La llamada economía de plata Por lo tanto, está asumiendo un papel cada vez más central. A nivel mundial, los mayores de 50 años generarán el El 39% del PIB mundial para 2050., con un aumento de 9 puntos porcentuales en comparación con hoy, y representará el 60% del gasto mundial.

Bienestar, tiempo y tecnología: los tres motores del consumo futuro.

Según los análisis de Sinottica NIQ, el consumo se está reorganizando en torno a tres direcciones principales: bienestar, tiempo y tecnología.

El bienestar se está convirtiendo en una dimensión cada vez más amplia, que abarca el cuerpo, la mente, las relaciones y las experiencias. 44% de las personas Declara gastar mucho o bastante en productos de belleza, con un aumento de 20 puntos porcentuales en comparación con 2015. 30% consumir productos enriquecidos con vitaminas y 32% productos con sustancias beneficiosas. Además, el 45% Asocia el bienestar con las experiencias y las relaciones.

El tiempo, sin embargo, está demostrando ser un recurso cada vez más escaso. El tiempo dedicado a cocinar ha disminuido en 13% comparado con 2019 y solo el 53% Todavía considera que cocinar para otros es un placer, 5 puntos menos que en 2015. Al mismo tiempo, la convivencia doméstica está creciendo: aumenta a 33% el porcentaje de quienes invitan a amigos a casa. Esta dinámica abre la puerta a soluciones que combinan servicio, comodidad y calidad.

La tecnología también involucra a los grupos de edad más madura. 56% de los mayores de 55 años realizaron compras en línea el año pasado, con un crecimiento de 300% comparado con 2015. El tiempo que se pasa en la web también aumenta significativamente, llegando a 75 minutos un díaEn comparación con los 18 minutos de 2015, con la expansión de la IA de última generación, esta tecnología también se está convirtiendo en parte integral de los procesos de toma de decisiones y la experiencia de compra.

El futuro del consumo masivo depende de la precisión.

En este escenario, el mercado ya no puede analizarse únicamente desde la perspectiva del crecimiento o la contracción. La disminución de la población ejercerá presión sobre los volúmenes, pero también abrirá nuevas oportunidades para generar valor mediante ofertas más específicas.
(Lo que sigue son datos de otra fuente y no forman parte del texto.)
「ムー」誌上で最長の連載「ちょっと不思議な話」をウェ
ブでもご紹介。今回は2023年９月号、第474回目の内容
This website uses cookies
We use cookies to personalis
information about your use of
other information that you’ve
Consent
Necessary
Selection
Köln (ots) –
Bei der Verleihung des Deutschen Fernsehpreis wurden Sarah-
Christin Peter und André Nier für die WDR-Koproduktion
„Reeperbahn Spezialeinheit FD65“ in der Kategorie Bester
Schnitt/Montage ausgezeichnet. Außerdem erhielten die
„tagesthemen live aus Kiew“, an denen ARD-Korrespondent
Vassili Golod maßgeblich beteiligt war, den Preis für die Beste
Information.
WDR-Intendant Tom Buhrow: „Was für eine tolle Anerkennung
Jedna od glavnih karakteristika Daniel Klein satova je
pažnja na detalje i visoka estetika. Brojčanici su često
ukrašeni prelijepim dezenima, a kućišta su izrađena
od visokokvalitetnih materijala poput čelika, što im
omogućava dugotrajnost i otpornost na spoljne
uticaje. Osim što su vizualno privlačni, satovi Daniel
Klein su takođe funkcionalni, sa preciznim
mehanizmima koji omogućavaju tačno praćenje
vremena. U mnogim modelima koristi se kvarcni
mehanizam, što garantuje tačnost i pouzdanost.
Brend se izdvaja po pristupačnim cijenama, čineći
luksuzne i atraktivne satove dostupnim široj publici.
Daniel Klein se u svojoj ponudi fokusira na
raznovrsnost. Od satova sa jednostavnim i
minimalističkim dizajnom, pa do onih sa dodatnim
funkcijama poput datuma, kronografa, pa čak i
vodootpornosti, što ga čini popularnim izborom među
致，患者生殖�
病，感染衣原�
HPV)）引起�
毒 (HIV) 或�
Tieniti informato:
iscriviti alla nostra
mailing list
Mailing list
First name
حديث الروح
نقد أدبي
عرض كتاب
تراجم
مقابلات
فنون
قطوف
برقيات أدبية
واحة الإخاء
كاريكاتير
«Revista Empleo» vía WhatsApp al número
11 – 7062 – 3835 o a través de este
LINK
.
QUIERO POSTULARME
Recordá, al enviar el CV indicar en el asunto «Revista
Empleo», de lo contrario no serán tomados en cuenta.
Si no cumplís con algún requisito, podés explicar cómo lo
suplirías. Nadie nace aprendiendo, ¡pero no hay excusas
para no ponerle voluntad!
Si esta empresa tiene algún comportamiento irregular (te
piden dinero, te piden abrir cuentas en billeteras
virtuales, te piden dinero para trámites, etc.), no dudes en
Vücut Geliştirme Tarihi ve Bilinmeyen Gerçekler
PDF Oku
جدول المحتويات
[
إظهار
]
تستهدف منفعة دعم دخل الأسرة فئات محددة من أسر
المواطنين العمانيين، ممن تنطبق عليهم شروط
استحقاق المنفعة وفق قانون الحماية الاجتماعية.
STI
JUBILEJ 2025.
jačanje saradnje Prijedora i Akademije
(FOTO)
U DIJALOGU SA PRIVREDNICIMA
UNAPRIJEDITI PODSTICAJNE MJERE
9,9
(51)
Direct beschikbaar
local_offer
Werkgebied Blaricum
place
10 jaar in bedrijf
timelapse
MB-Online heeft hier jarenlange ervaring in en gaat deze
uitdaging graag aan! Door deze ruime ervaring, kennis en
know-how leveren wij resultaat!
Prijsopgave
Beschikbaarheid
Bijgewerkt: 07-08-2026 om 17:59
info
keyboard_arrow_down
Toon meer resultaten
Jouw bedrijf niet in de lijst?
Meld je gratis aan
Para la industria y la distribución, esto implica desarrollar productos diseñados para necesidades específicas, formatos adecuados para hogares más pequeños, surtidos más segmentados y puntos de venta que reduzcan el tiempo y el esfuerzo necesarios para tomar decisiones. La calidad del contenido digital también adquirirá cada vez más importancia: las descripciones, las imágenes y la información del producto serán esenciales para impulsar las herramientas de inteligencia artificial que respaldarán las decisiones de los consumidores.

Por lo tanto, el futuro del consumo masivo no dependerá únicamente del número de personas que compran, sino de la capacidad de comprender quiénes son, cómo viven y qué necesidades están surgiendo.